I am looking for something that has a bit of mood and vibe to it, something that's a little melancholy that will work with the vocal and support the vocal. At the end of the day when I work on a club remix, I almost want it to feel like the singer cut their vocals or recorded their vocals to my track. So, I go for that sort of relationship between the music that I create underneath the vocal, the song, the song structure--just basically capturing some amount of integrity of the original song, so that people might not even that this is a remix.

(song playing) Let's take a quick listen to that and make sure that everything is in beat, turn the loop play on, bring the playhead back to measure 3.

(music playing) Turn the click off. (song playing) Turn this back so that we have a perfect 8-bar loop and paste it throughout the song. Now you'll notice that I played the bass line in before adding any other drums beside the kick drum. Now it's time to bring in what I would call a top-end loop.

So, I'll look in our Exercise File folder. And I have some loops from my own personal library, joshharris_dance_ volume1 and Joshharis_drums_volume1, and these are all royalty-free loops that I created several years ago that have helped me with my workflow, because I have a lot of loops here that don't have kick drums in them and I can quickly bring them into sessions and get up and running. (music playing) I'll bring this loop in. I like the way this sounds.

I think it's got space in it. It should help the vocal breathe a bit. I'll rename this top 1, for top loop 1, move the track, and copy and paste this throughout the entire arrangement, pull the volume down a little bit, and let's scan around the song and just see how it sounds. (song playing) Let's take that back a little bit.

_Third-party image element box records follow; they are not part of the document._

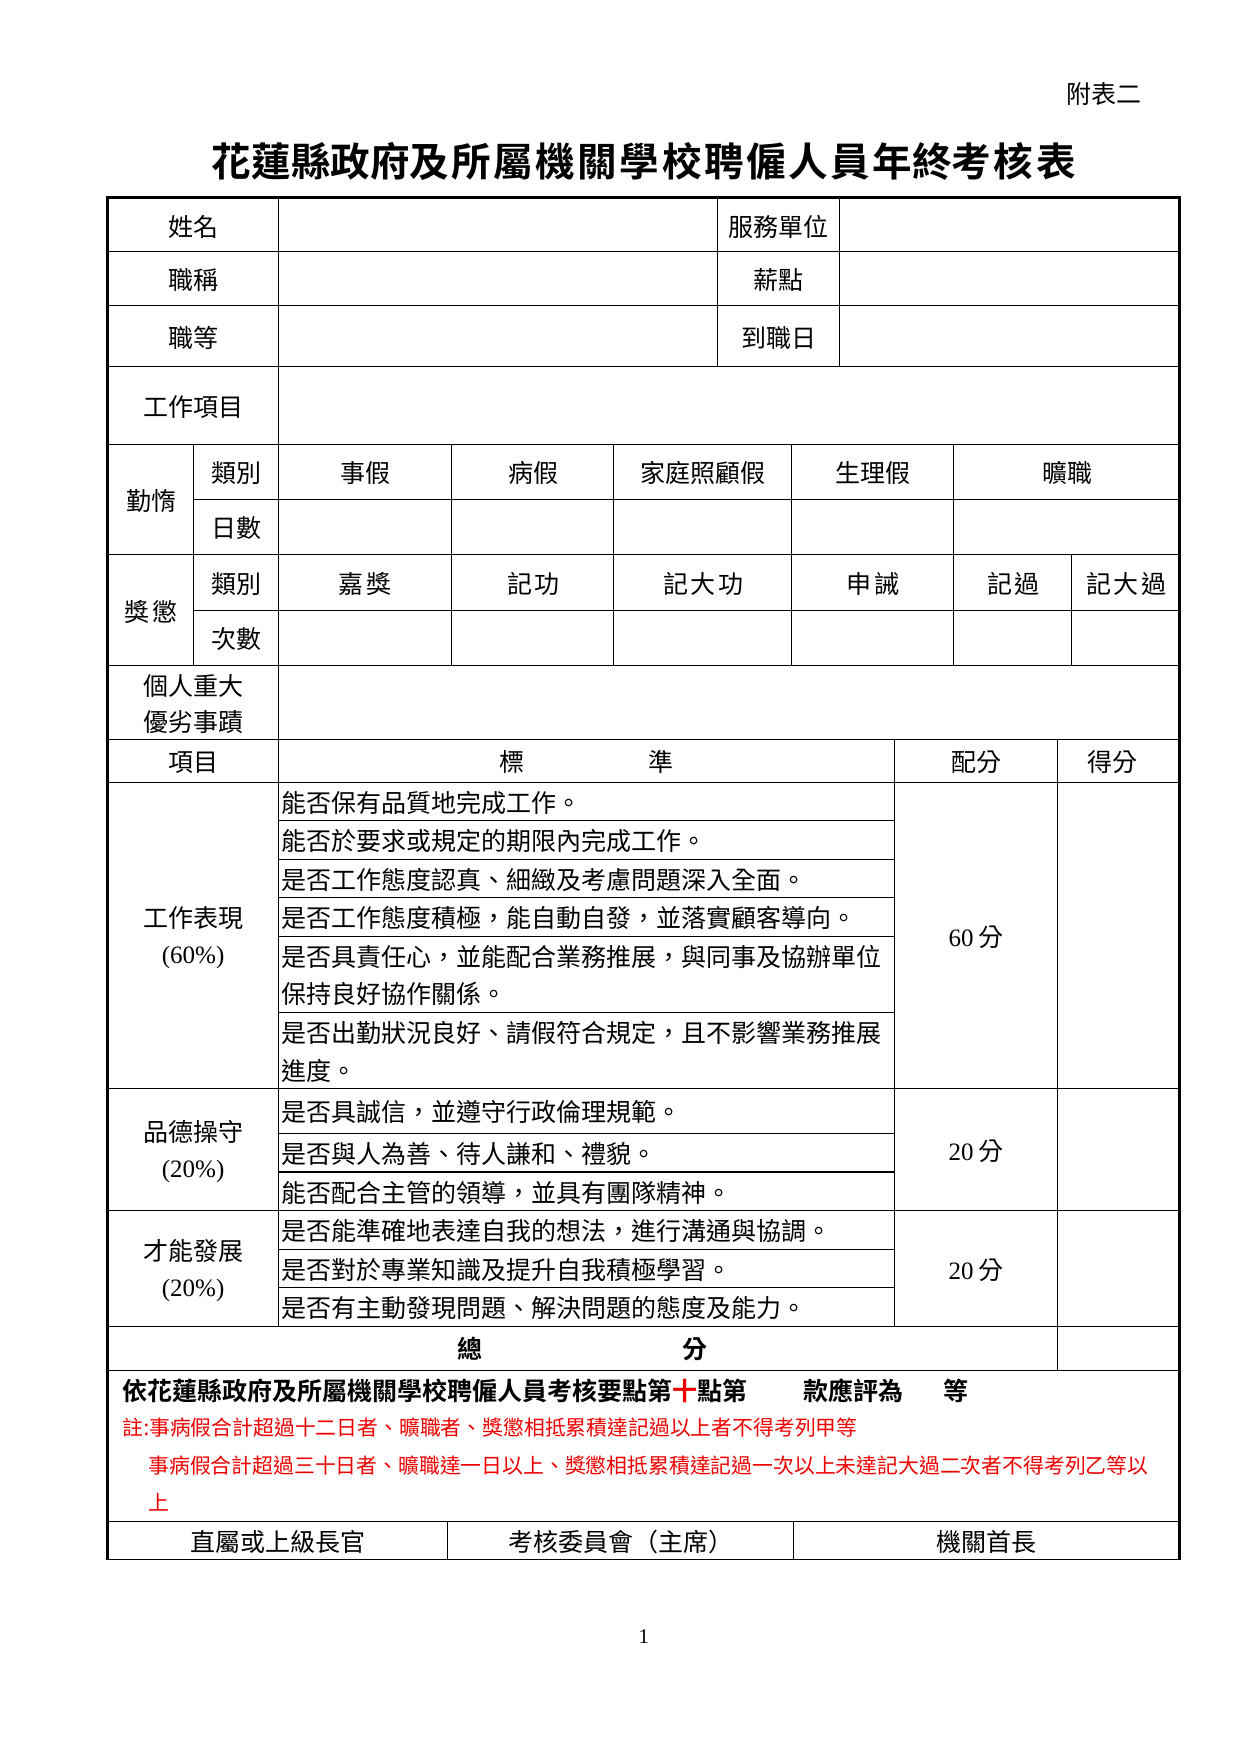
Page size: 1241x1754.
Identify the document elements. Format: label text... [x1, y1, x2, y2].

table_cell [1072, 611, 1178, 665]
table_cell 是否對於專業知識及提升自我積極學習。 [279, 1250, 894, 1287]
table_cell 60分 [895, 783, 1057, 1088]
table_cell 是否工作態度認真、細緻及考慮問題深入全面。 [279, 860, 894, 897]
table_cell 是否出勤狀況良好、請假符合規定，且不影響業務推展進度。 [279, 1013, 894, 1088]
table_cell 薪點 [718, 252, 839, 305]
table_cell 機關首長 [794, 1522, 1178, 1559]
table_cell [279, 666, 1178, 739]
table_cell 20分 [895, 1089, 1057, 1210]
table_cell 勤惰 [109, 445, 193, 554]
table_cell 依花蓮縣政府及所屬機關學校聘僱人員考核要點第十點第 款應評為 等 註:事病假合計超過十二日者、曠職者、獎懲相抵累積達記過以上者不得考列甲等 事病假合計超過三十日者、曠職達一日以上、獎懲相抵累積達記過一次以上未達記大過二次者不得考列乙等以上 [109, 1371, 1178, 1521]
table_header [279, 199, 717, 251]
table_cell [279, 306, 717, 366]
table_cell [452, 611, 613, 665]
table_cell 能否配合主管的領導，並具有團隊精神。 [279, 1173, 894, 1210]
table_cell 是否工作態度積極，能自動自發，並落實顧客導向。 [279, 898, 894, 936]
table_cell 標準 [279, 740, 894, 782]
table_cell 獎懲 [109, 555, 193, 665]
table_cell 是否能準確地表達自我的想法，進行溝通與協調。 [279, 1211, 894, 1248]
table_cell 事假 [279, 445, 451, 499]
table_cell [1058, 783, 1178, 1088]
table_cell [1058, 1211, 1178, 1326]
table_cell 能否保有品質地完成工作。 [279, 783, 894, 820]
text 花蓮縣政府及所屬機關學校聘僱人員年終考核表 [150, 121, 1137, 196]
table_cell [279, 252, 717, 305]
table_cell [792, 500, 953, 554]
table_cell [279, 611, 451, 665]
table_cell 病假 [452, 445, 613, 499]
table_cell 記功 [452, 555, 613, 610]
table_cell 個人重大 優劣事蹟 [109, 666, 278, 739]
table_cell 項目 [109, 740, 278, 782]
table_cell 20分 [895, 1211, 1057, 1326]
table_cell [614, 500, 791, 554]
table_cell 總 分 [109, 1327, 1057, 1369]
table_header 服務單位 [718, 199, 839, 251]
table_cell 是否具責任心，並能配合業務推展，與同事及協辦單位保持良好協作關係。 [279, 937, 894, 1012]
table_cell [1058, 1327, 1178, 1369]
table_cell [452, 500, 613, 554]
table_cell [1058, 1089, 1178, 1210]
table_cell [840, 252, 1178, 305]
table_cell 能否於要求或規定的期限內完成工作。 [279, 821, 894, 859]
table_cell 工作項目 [109, 367, 278, 444]
table_cell [792, 611, 953, 665]
table_cell 類別 [194, 555, 278, 610]
text 附表二 [1066, 74, 1145, 110]
table_cell 記大功 [614, 555, 791, 610]
table_cell [614, 611, 791, 665]
table_cell 配分 [895, 740, 1057, 782]
table_cell 才能發展 (20%) [109, 1211, 278, 1326]
table_header 姓名 [109, 199, 278, 251]
table_cell [954, 500, 1178, 554]
table_cell 日數 [194, 500, 278, 554]
table_cell 記大過 [1072, 555, 1178, 610]
table_cell 工作表現 (60%) [109, 783, 278, 1088]
table_cell 家庭照顧假 [614, 445, 791, 499]
table_cell [279, 500, 451, 554]
table_cell 類別 [194, 445, 278, 499]
table_cell [840, 306, 1178, 366]
table_cell [954, 611, 1071, 665]
table_cell 曠職 [954, 445, 1178, 499]
table_cell 次數 [194, 611, 278, 665]
table_cell 品德操守 (20%) [109, 1089, 278, 1210]
table_cell 嘉獎 [279, 555, 451, 610]
table_cell 職稱 [109, 252, 278, 305]
table_cell 職等 [109, 306, 278, 366]
table_cell 是否有主動發現問題、解決問題的態度及能力。 [279, 1288, 894, 1326]
table_cell 得分 [1058, 740, 1178, 782]
table_cell 記過 [954, 555, 1071, 610]
table_cell 是否具誠信，並遵守行政倫理規範。 [279, 1089, 894, 1133]
table_cell 生理假 [792, 445, 953, 499]
table_cell 到職日 [718, 306, 839, 366]
table_cell 是否與人為善、待人謙和、禮貌。 [279, 1134, 894, 1171]
table_cell 直屬或上級長官 [109, 1522, 447, 1559]
table_cell 考核委員會（主席） [448, 1522, 793, 1559]
table_header [840, 199, 1178, 251]
table_cell 申誡 [792, 555, 953, 610]
table_cell [279, 367, 1178, 444]
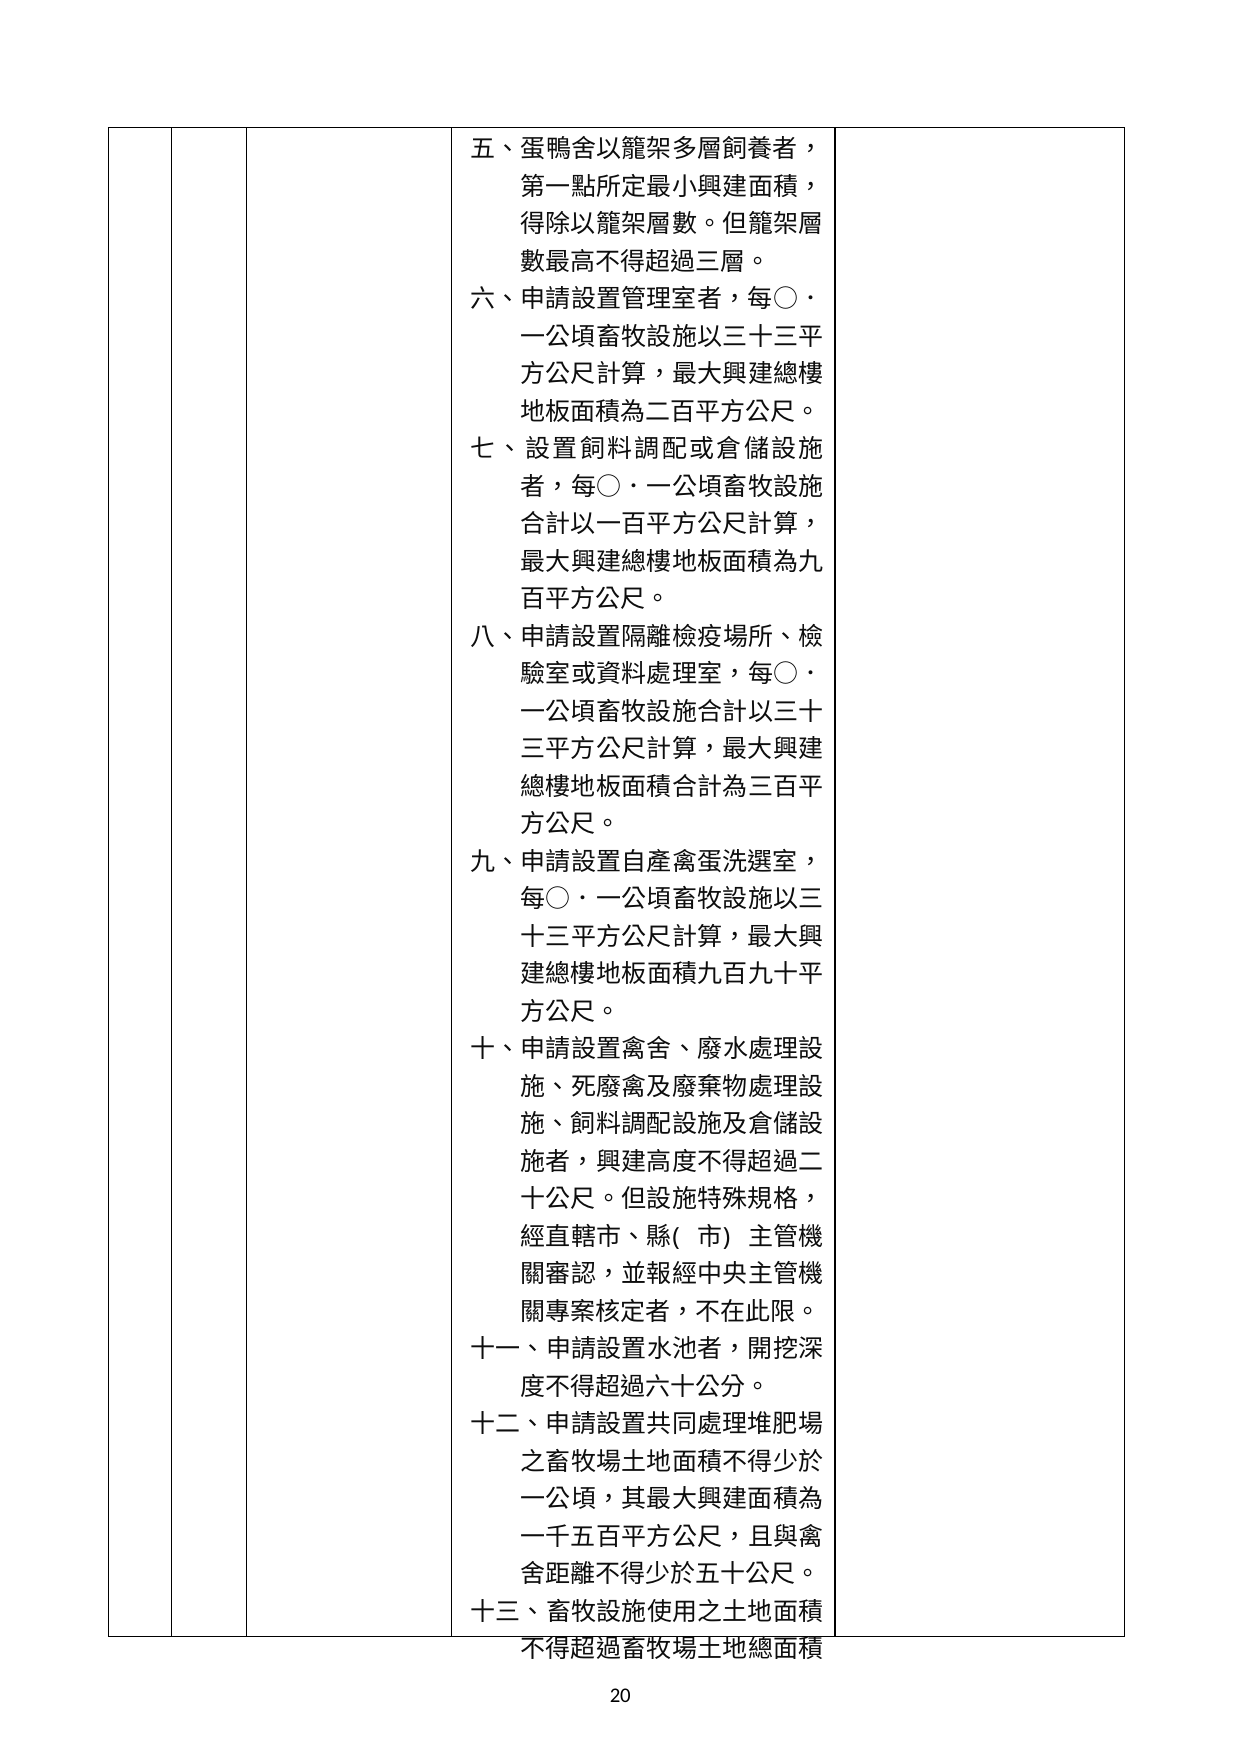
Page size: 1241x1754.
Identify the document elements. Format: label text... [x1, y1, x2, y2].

table_cell [172, 128, 246, 1636]
table_cell [247, 128, 451, 1636]
table_cell [836, 128, 1124, 1636]
table_cell [109, 128, 171, 1636]
table_cell 一、其最小至最大興建面積如下： (一)種雞每百隻十五至六十平方公尺。 (二)蛋雞、白色肉雞每百隻六至三十平方公尺。 (三)有色肉雞每百隻八至三十平方公尺。 (四)放山雞每百隻三十至六十平方公尺。 (五)種鴨每百隻五十至一百平方公尺。 (六)肉鴨、蛋鴨每百隻三十三至五十平方公尺。 (七)種鵝每百隻一百至二百三十三平方公尺。 (八)肉鵝每百隻七十至一百六十五平方公尺。 (九)火雞每百隻八十至三百五十平方公尺。 (十)鴕鳥、鴯鶓、食火雞每隻十六平方公尺。 (十一)鵪鶉每百隻十平方公尺。 二、放山雞、鴨、鵝、火雞及鴕鳥之禽舍為密閉式建築者，前點所定最小興建面積，得減少百分之二十；為水簾式建築者，得減少百分之四十。 三、採友善式飼養者，第一點所定最大興建面積，得增加百分之三十。 四、種雞舍、肉雞舍及蛋雞舍採水簾式建築且以籠架多層飼養者，第一點所定最小興建面積，得除以籠架層數。但籠架層數最高不得超過八層。 五、蛋鴨舍以籠架多層飼養者，第一點所定最小興建面積，得除以籠架層數。但籠架層數最高不得超過三層。 六、申請設置管理室者，每○．一公頃畜牧設施以三十三平方公尺計算，最大興建總樓地板面積為二百平方公尺。 七、設置飼料調配或倉儲設施者，每○．一公頃畜牧設施合計以一百平方公尺計算，最大興建總樓地板面積為九百平方公尺。 八、申請設置隔離檢疫場所、檢驗室或資料處理室，每○．一公頃畜牧設施合計以三十三平方公尺計算，最大興建總樓地板面積合計為三百平方公尺。 九、申請設置自產禽蛋洗選室，每○．一公頃畜牧設施以三十三平方公尺計算，最大興建總樓地板面積九百九十平方公尺。 十、申請設置禽舍、廢水處理設施、死廢禽及廢棄物處理設施、飼料調配設施及倉儲設施者，興建高度不得超過二十公尺。但設施特殊規格，經直轄市、縣(市)主管機關審認，並報經中央主管機關專案核定者，不在此限。 十一、申請設置水池者，開挖深度不得超過六十公分。 十二、申請設置共同處理堆肥場之畜牧場土地面積不得少於一公頃，其最大興建面積為一千五百平方公尺，且與禽舍距離不得少於五十公尺。 十三、畜牧設施使用之土地面積不得超過畜牧場土地總面積百分之八十。 [452, 128, 834, 1636]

(song playing) I can see that I made a mistake in my pasting right here. I was a little bit hasty, so I'll redo this. (song playing) Bring this back to the beginning. (song playing) And the same thing happened when I pasted the bass line, so you can see I've accidentally trimmed too much off.

So, let's correct that. Let's see if that takes cares of the problem. We can move up further into the song and we will know. (song playing) That sounds in order. Now let's add one more keyboard part to give us some chord definition, add another MIDI track, go back to Nexus, and I'll move into the Plucked category. These are sounds that have short attacks and have a punchiness to their character.

(music playing) And there is our sound. Take it back to the beginning. (song playing) I'll redo that because I need to play that an octave higher on my keyboard. (song playing) Excellent! Trim up the font, trim them back. We have an 8-bar MIDI region. Copy and paste that throughout arrangement of the song. And I can see something is not quite right, because it doesn't line up with my bass.

So, let's undo that and take a closer look. And I can see in this is not exactly-- there we go--now it's exact. I'll continue pasting. That looks better. Rename this pluck 1 and let's take a listen. We'll scan around the song. (song playing) I hope this shows you just how important working out a sketch arrangement is.

Certain bass lines and grooves feel better at certain BPMs than others. We may have only pushed this track up 2 beats per minute, but 2 beats per minute can make a difference. Remember that with full vocal remixes the main goal is to support the vocal with your track, so spending a few minutes experimenting with different ideas, much like we did in this movie, is extremely important. As I move forward, I now have a bass and drum groove that I know works, and I'm not going to be fumbling around later on down the road and backtracking.